• **TEXTO FORNECIDO**:
►

Só porque, de acordo com o suposto conteúdo divulgado sem ter sido submetido a uma perícia oficial, Moro sugere nota do Ministério Público Federal sobre evidentes contradições do “showzinho” do petista, que o então juiz nem sequer teria apontado quais foram? Só porque, questionado, ele teria citado a tendência(!) de indeferir um pedido? Só porque teria criticado uma procuradora – como fazia em público com o advogado de Lula, Cristiano Zanin – que atrapalhava a dinâmica da audiência? Só porque ele teria cumprido de modo informal o dever de repassar uma notícia-crime ao MPF?

Isto virou plantação de prova, por acaso? A participação de um juiz ainda na fase de investigação de processos complexos, que requer métodos especiais e agilidade, virou antecipação concreta de sentença, mérito ou prisão? Claro que não.

Devo ainda considerar ilegal a suposta “colaboração” ‪porque Moro e Deltan, sem interferir no trabalho da PF, teriam‬ tentado justamente conter o vazamento para a imprensa de uma lista (possivelmente apócrifa) de políticos suspeitos de receber propina da Odebrecht (dezenas dos quais nem haviam sido delatados ou investigados), temendo uma manobra de ministros do STF para tirar a Lava Jato de Curitiba e engavetar os inquéritos em Brasília, por causa do foro privilegiado?

‪Ora, que o suposto escândalo suscite o debate sobre a criação ou não de regras específicas sobre os futuros limites e formas admissíveis das conversas entre juízes de todas as esferas, advogados de réus e vítimas, bem como acusadores, é até saudável. Mas defender, em meio a ataques públicos perpetrados por autoridades poderosas, a operação que desvendou o maior esquema de corrupção da história e ajudar a garantir as condições que permitissem a prisão de réus eventualmente julgados corruptos, protegendo os cidadãos inocentes, era obrigação moral do então juiz. Isto nada tem a ver com perseguir réus específicos. Os que perseguem o ex-juiz para libertar os presos condenados é que o acusam da perseguição que praticam.‬

O atordoamento inicial provocado pela divulgação sensacionalista das supostas mensagens da autoridade mais popular do país é compreensível, mas – assim como Janot banalizou pedidos de prisão após as gravações de Machado – lulistas, opositores à Lava Jato e seus porta-vozes na imprensa querem banalizar pedidos de suspeição (com base em “provas” obtidas ilegalmente), a fim de anular processos e soltar corruptos condenados em várias instâncias.

◄

• **INSTRUÇÕES A SEGUIR**: Prossiga com o texto acima sobre as supostas mensagens de Moro e a Lava Jato, continuando logo após a última frase dele.

• **EXTRATO DOS DADOS**:
►

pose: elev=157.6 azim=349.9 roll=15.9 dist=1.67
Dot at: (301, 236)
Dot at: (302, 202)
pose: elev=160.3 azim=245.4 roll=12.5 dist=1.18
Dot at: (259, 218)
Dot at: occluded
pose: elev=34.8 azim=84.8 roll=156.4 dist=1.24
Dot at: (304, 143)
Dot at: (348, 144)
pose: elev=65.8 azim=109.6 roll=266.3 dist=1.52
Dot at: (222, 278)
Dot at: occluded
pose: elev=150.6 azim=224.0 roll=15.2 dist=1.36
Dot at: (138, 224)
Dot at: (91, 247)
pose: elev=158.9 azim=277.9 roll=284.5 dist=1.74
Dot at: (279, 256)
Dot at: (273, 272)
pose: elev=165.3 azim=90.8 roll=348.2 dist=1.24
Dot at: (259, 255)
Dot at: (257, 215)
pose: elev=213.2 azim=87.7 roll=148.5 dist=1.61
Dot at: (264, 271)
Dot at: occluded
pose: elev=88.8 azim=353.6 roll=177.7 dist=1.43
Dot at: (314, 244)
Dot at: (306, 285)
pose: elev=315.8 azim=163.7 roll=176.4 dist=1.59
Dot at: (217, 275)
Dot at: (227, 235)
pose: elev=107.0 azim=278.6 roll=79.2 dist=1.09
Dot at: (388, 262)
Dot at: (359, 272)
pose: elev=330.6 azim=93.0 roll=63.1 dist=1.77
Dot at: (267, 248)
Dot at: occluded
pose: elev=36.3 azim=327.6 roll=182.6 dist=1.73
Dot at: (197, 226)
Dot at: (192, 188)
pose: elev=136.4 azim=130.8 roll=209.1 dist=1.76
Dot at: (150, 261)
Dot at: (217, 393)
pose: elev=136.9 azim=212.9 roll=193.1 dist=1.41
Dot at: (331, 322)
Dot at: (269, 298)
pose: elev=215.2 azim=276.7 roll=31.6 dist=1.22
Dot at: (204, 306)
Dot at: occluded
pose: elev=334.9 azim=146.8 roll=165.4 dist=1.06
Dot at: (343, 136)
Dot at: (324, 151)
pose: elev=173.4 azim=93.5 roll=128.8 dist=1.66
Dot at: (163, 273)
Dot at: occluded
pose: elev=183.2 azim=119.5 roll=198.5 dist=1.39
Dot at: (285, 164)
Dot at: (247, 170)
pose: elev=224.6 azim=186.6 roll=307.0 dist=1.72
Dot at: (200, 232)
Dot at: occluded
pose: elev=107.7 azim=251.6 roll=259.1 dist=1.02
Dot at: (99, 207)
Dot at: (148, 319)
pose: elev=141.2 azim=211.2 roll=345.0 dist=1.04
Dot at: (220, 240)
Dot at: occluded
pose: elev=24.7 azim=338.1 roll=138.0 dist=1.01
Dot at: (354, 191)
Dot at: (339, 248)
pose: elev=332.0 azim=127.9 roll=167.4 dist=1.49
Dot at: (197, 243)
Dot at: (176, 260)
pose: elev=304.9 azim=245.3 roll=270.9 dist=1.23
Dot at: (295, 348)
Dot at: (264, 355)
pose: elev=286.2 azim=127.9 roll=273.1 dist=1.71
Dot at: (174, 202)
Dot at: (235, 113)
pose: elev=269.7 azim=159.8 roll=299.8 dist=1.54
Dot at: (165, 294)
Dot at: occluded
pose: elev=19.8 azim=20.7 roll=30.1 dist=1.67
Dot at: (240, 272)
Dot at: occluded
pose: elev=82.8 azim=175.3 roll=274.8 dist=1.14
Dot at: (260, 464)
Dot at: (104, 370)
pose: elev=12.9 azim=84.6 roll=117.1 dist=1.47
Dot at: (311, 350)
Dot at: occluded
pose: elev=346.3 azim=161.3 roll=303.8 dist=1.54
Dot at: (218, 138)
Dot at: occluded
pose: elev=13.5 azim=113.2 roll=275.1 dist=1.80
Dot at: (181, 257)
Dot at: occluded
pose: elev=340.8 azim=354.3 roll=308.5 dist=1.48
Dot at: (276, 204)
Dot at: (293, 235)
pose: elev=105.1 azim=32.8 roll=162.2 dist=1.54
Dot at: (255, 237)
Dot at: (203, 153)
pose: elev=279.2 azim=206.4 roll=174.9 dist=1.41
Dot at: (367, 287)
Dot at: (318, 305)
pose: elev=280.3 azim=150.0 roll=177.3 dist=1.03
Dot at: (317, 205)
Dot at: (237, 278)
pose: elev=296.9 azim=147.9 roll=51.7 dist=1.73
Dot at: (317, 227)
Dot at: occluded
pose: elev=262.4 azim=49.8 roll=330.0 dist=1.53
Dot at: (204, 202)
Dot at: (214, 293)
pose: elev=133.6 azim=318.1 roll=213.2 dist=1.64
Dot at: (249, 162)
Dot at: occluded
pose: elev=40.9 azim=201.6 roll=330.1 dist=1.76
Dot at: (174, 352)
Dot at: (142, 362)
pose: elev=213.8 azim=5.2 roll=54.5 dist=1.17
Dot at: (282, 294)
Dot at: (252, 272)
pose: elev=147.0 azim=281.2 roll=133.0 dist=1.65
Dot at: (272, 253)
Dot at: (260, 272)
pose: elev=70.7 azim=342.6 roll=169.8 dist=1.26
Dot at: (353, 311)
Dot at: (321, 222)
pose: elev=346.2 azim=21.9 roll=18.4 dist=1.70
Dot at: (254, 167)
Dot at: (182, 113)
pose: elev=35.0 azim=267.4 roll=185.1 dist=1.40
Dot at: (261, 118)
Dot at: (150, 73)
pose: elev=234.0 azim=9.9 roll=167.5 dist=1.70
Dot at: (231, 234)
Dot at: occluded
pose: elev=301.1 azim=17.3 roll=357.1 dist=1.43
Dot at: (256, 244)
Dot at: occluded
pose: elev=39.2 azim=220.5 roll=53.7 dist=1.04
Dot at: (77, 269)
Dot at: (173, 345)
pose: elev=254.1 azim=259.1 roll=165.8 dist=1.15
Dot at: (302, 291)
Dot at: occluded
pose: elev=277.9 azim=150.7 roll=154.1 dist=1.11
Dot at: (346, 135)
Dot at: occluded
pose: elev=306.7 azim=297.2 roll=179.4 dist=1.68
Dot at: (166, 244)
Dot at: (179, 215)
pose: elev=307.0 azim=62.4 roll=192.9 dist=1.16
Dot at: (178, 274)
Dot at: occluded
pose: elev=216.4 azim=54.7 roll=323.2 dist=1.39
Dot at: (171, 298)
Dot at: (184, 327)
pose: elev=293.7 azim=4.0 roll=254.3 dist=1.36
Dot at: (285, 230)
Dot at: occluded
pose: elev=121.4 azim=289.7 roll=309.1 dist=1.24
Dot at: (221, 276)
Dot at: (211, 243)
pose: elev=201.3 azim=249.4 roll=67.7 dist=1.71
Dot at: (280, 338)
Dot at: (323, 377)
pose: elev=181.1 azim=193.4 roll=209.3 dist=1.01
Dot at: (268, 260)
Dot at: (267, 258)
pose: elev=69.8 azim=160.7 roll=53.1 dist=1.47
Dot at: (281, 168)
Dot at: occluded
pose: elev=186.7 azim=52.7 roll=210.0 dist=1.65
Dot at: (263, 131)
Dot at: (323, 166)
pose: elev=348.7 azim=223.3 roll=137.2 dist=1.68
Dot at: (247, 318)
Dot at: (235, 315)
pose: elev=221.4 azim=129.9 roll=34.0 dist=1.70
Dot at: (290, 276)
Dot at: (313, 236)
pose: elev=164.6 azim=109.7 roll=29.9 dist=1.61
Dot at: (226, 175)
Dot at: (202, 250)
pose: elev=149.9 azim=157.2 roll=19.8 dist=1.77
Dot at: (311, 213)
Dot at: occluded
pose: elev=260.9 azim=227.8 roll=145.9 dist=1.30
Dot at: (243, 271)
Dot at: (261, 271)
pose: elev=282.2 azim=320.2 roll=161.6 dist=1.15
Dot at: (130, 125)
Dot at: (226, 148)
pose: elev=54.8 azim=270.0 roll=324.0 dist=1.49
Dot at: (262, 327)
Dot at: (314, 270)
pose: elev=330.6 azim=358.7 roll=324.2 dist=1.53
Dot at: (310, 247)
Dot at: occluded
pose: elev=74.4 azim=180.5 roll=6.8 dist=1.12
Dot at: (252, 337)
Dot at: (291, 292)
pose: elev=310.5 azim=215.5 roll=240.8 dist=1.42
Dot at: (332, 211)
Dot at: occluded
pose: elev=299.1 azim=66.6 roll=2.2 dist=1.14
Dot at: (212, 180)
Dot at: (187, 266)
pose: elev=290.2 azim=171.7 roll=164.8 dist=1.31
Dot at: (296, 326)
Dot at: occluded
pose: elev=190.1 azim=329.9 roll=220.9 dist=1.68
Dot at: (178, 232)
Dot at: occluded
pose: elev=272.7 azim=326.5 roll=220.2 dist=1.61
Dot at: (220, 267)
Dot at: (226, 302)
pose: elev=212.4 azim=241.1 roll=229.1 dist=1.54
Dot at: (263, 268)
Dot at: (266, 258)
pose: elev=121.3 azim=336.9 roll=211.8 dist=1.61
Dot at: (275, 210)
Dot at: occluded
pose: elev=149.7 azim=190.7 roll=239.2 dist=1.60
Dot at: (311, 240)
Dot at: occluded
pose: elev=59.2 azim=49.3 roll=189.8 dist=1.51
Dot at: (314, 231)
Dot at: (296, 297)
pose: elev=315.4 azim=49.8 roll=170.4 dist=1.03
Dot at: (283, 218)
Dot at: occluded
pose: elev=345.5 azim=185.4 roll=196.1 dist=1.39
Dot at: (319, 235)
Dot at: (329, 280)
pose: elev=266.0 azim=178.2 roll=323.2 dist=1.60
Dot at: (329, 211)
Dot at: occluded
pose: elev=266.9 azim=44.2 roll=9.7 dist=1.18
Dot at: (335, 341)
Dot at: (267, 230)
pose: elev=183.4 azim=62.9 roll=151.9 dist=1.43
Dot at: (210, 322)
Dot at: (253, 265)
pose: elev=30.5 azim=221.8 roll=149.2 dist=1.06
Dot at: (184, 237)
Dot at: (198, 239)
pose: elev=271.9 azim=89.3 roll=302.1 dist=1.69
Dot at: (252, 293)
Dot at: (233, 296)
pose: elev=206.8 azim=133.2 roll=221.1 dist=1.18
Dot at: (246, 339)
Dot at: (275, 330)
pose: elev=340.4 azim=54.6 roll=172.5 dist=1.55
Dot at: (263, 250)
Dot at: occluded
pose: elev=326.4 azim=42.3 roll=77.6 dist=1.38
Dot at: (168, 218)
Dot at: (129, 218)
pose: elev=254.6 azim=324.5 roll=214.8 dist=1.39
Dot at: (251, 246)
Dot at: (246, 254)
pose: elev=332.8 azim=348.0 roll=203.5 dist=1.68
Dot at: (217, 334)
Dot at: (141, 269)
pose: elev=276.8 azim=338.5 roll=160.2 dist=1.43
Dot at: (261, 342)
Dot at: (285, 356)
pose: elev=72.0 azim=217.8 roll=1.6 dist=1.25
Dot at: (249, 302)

◄

• **RESPOSTA AO EXERCÍCIO**:
A advogada constitucionalista Vera Chemin disse à Época: “Como há um costume de os magistrados, promotores e advogados se comunicarem durante a condução do processo, creio que em princípio aquela comunicação é útil (…). É oportuno lembrar que até os ministros do STF recebem advogados das partes em seus gabinetes.”

Foi o que lembrei, oportunamente, em 2016. Do mesmo modo, é oportuno lembrar, entre outros casos sem invasores nem gravadores para trazer à tona detalhes de eventuais conversas, que:

1. Ricardo Lewandowski, indicado por Lula ao STF, fatiou inconstitucionalmente a votação do impeachment em 2016, para salvar os direitos políticos de Dilma Rousseff, após acordão com Renan;

2. Gilmar Mendes e o então senador Aécio Neves, segundo relatório da Polícia Federal, trocaram ao menos 46 ligações de WhatsApp entre 16 de março e 13 de maio de 2017, uma delas em 25 de abril, mesmo dia em que Gilmar suspendeu, a pedido da defesa do tucano, um depoimento que Aécio iria prestar à PF;

3. O desembargador Rogério Favreto, filiado por 19 anos ao PT, tentou soltar Lula durante um plantão de fim de semana no TRF-4 (atropelando decisão colegiada do tribunal) após pedido feito providencialmente pelos deputados petistas Wadih Damous, Paulo Teixeira e Paulo Pimenta, cientes da propensão do plantonista.

Esses mesmos Lewandowski e Gilmar – além dos deputados petistas, claro – agora tentam emplacar a suspeição de Moro na Segunda Turma do STF (onde o voto decisivo será o de Celso de Mello) para soltar o criminoso Lula, condenado em três instâncias com base em provas legalmente obtidas que permanecem inalteradas.

O duplo padrão é todo deles.

* Felipe Moura Brasil é diretor de Jornalismo da Jovem Pan.